Wednesday, October 15, 2014

Let's do some magic with Python

By Vasudev Ram



python-magic is a Python wrapper for the libmagic C library which allows you to detect the type of a file by reading and deciphering the initial part of its contents, and/or by using the magic number database for file types. The Unix command called file uses libmagic internally. When you give the command:
$ file *
at a Unix command prompt, it gives you output showing its guess (using libmagic) as to the type of each file in the current directory (because the * is a wildcard that matches all the filenames in the current directory).

For example, if there are 10 files in the directory, it may detect and tell you that the 1st file is a text file, the 2nd is the source code of a C program, the 3rd is the object (compiled) code of that C program, the 4th is a PDF file, the 5th is an HTML file, the 6th is a Linux executable (which may be the end result of linking the object code mentioned earlier with some standard libraries), and so on.

Here is a simple example showing the use of the python-magic library:
>>> import magic
>>> magic.from_file("testdata/test.pdf")
'PDF document, version 1.2'
>>> magic.from_buffer(open("testdata/test.pdf").read(1024))
'PDF document, version 1.2'
>>> magic.from_file("testdata/test.pdf", mime=True)
'application/pdf'
Here is an example program that reads the list of files in the current directory, and for each file, prints the filename, the file type and the file's MIME type.
(I used the term MIME type loosely; it should really be called Internet media type.)

import os
import magic
from magic import from_file

def do_magic(filename):
    file_type = from_file(filename)
    mime_type = from_file(filename, mime=True)
    print "{}: {} | {}".format(filename, file_type, mime_type)
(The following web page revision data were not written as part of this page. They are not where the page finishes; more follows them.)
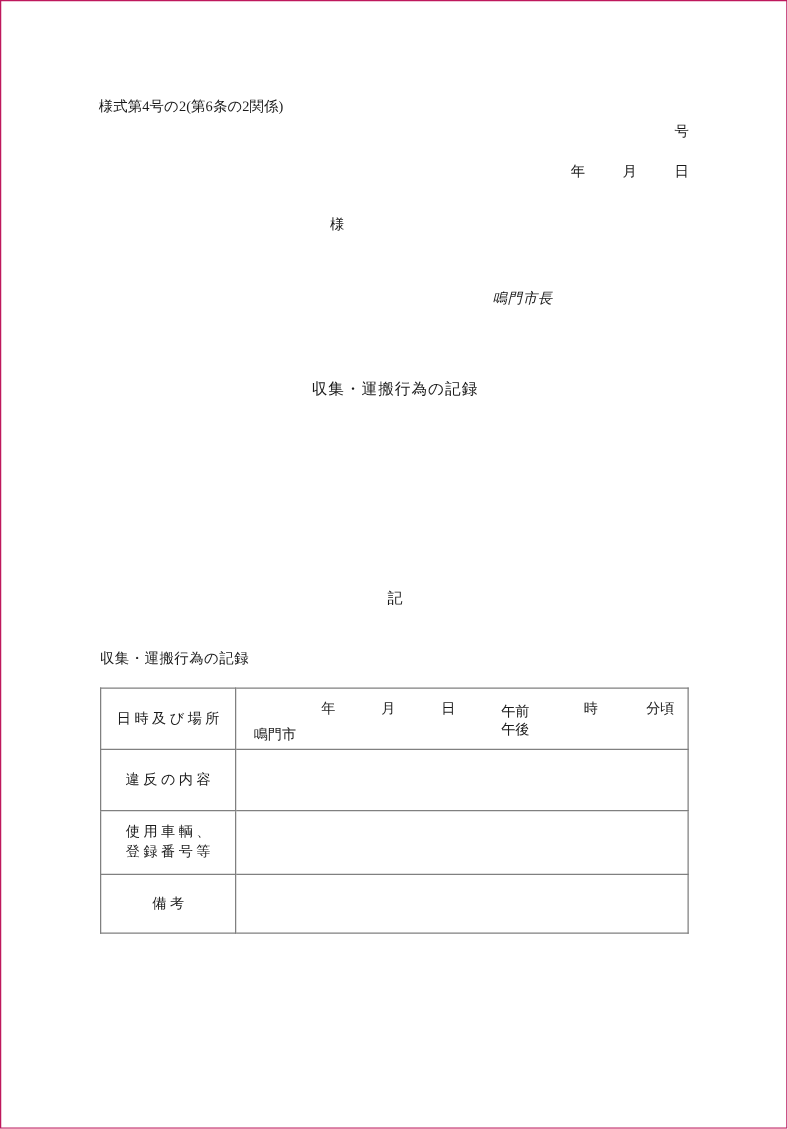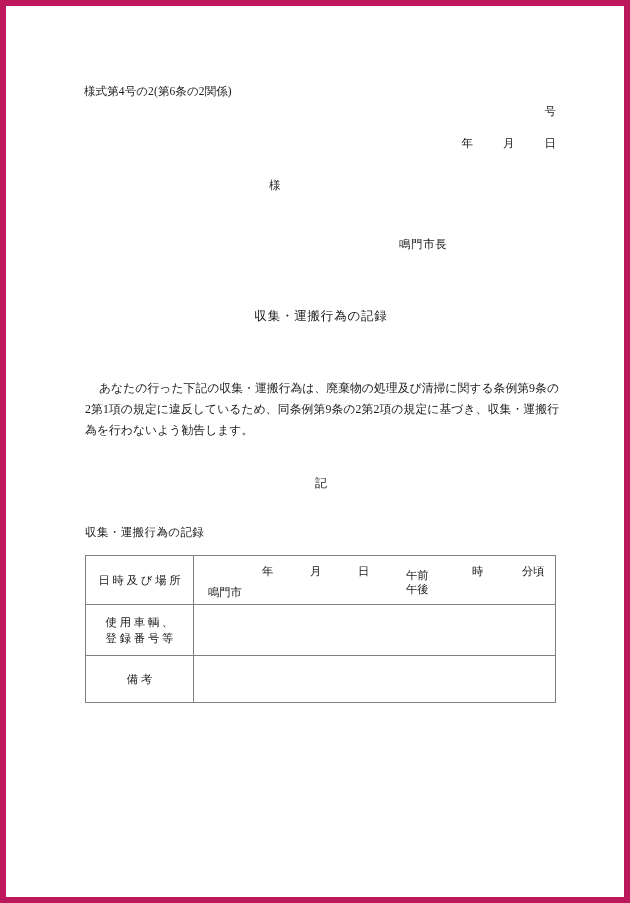--- a/index.html
+++ b/index.html
@@ -20,7 +20,7 @@
     height: 903px;
     background: #ffffff;
     box-sizing: border-box;
-    border: 6px solid #be185d;
+    border: 1px solid #be185d;
     overflow: hidden;
   }
 

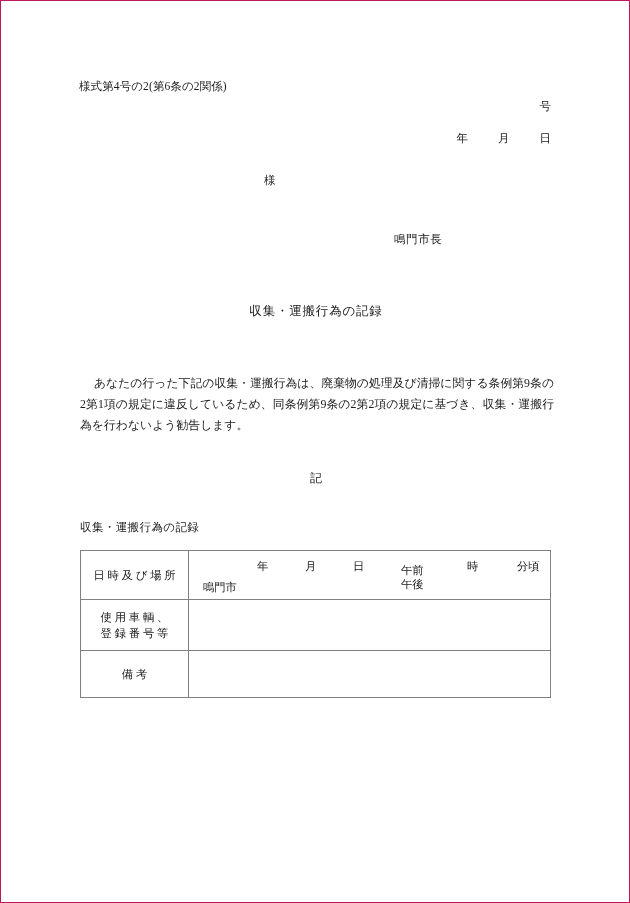--- a/index.html
+++ b/index.html
@@ -69,6 +69,7 @@
     top: 233px;
     font-size: 11.5px;
     letter-spacing: 0.6px;
+    font-style: italic;
   }
 
   

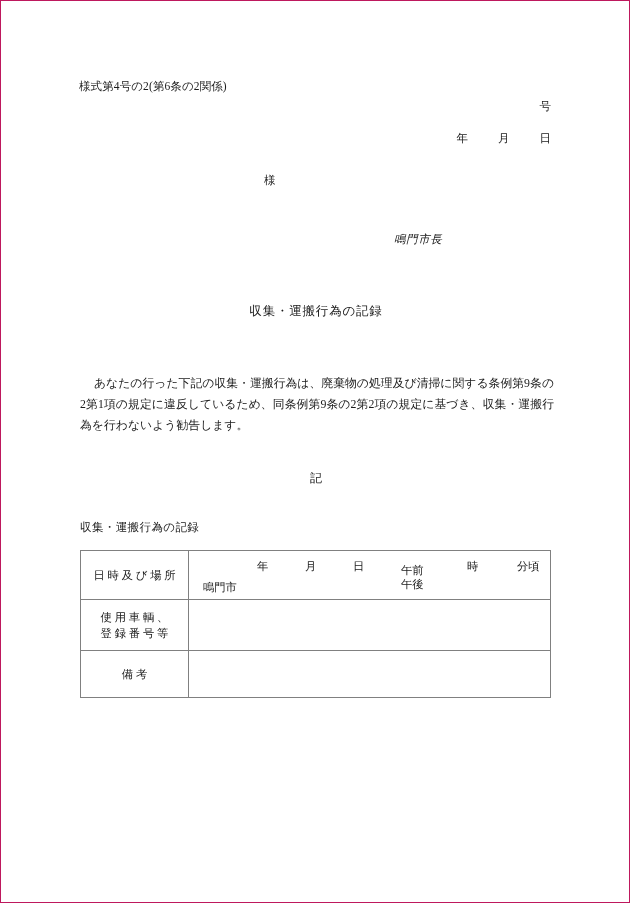--- a/index.html
+++ b/index.html
@@ -189,7 +189,6 @@
 
   <div class="abs doc-title">収集・運搬行為の記録</div>
 
-  <div class="body-text"><span class="indent"></span><span>あなたの行った下記の収集・運搬行為は、廃棄物の処理及び清掃に関する条例第9条の2第1項の規定に違反しているため、同条例第9条の2第2項の規定に基づき、収集・運搬行為を行わないよう勧告します。</span></div>
 
   <div class="abs ki">記</div>
 

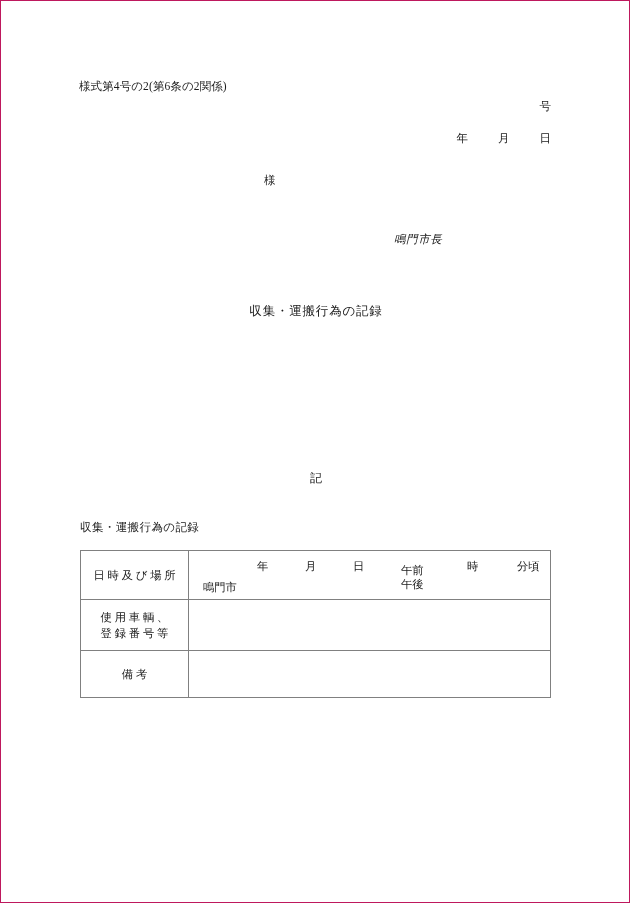--- a/index.html
+++ b/index.html
@@ -213,6 +213,12 @@
         </td>
       </tr>
 
+      <tr class="row-violation">
+        <td class="label">
+          <span class="lbl-line">違 反 の 内 容</span>
+        </td>
+        <td class="value"></td>
+      </tr>
 
       <tr class="row-vehicle">
         <td class="label">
print "filename: file_type | mime_type"
for filename in os.listdir('.'):
    do_magic(filename)
Example program output:
filename: file_type | mime_type
awk: directory | inode/directory
awk.tar: POSIX tar archive (GNU) | application/x-tar
echoer: ASCII text | text/plain
echoer.sh: ASCII text | text/plain
pdf_cherry.py.pdf: PDF document, version 1.3 | application/pdf
prog1.c: ASCII C program text | text/x-c
prog1.o: ELF 32-bit LSB relocatable, Intel 80386, version 1 (SYSV), not stripped | application/x-object
prog2.c: ASCII C program text | text/x-c
prog2.o: ELF 32-bit LSB relocatable, Intel 80386, version 1 (SYSV), stripped | application/x-object
reportlab-1.21.1: directory | inode/directory
selpg: directory | inode/directory
test1.tar.gz: gzip compressed data, was "test1.tar", from Unix, last modified: Mon Oct 13 19:50:01 2014 | application/x-gzip
test_python_magic.py: Python script, ASCII text executable | text/x-python
test_python_magic2.py: Python script, ASCII text executable | text/x-python
text_file.txt: ASCII text | text/plain
tpm.out: ASCII text | text/plain
tpm2.out: empty | inode/x-empty
xtopdf: directory | inode/directory
So the python-magic library can be useful, since it allows us to detect the type of a file (correctly most of the time) from within our Python code, and then do something meaningful with that information.

For example, a program that reads all the files under a directory tree, can be made to do the right kind of processing with each type of file, based on the file type it detects using python-magic.

Abracadabra!

- Vasudev Ram - Dancing Bison Enterprises

Click here to signup for email notifications about new products and services from Vasudev Ram.

Contact Page

3 comments:

Álvaro Justen "Turicas" said...

Hello! I've uploaded this library to PyPI and created a more easy API. Please look my blog post about it: http://blog.justen.eng.br/2016/02/detecting-file-type-and-encoding-in-python.html

Vasudev Ram said...

Hi,

Thanks for letting me know about this. Interesting.

Will check out your improved version of the library.

Incidentally, reading about this reminded me of something, so I googled it, and found (as I remembered) that the creator of the Unix file command is Ian Darwin, who is also the author of the Java Cookbook by O'Reilly, which I've read (it's good), and some other books too. Just FYI.

Vasudev

Vasudev Ram said...

Also, your rows library looks interesting. Will check it out.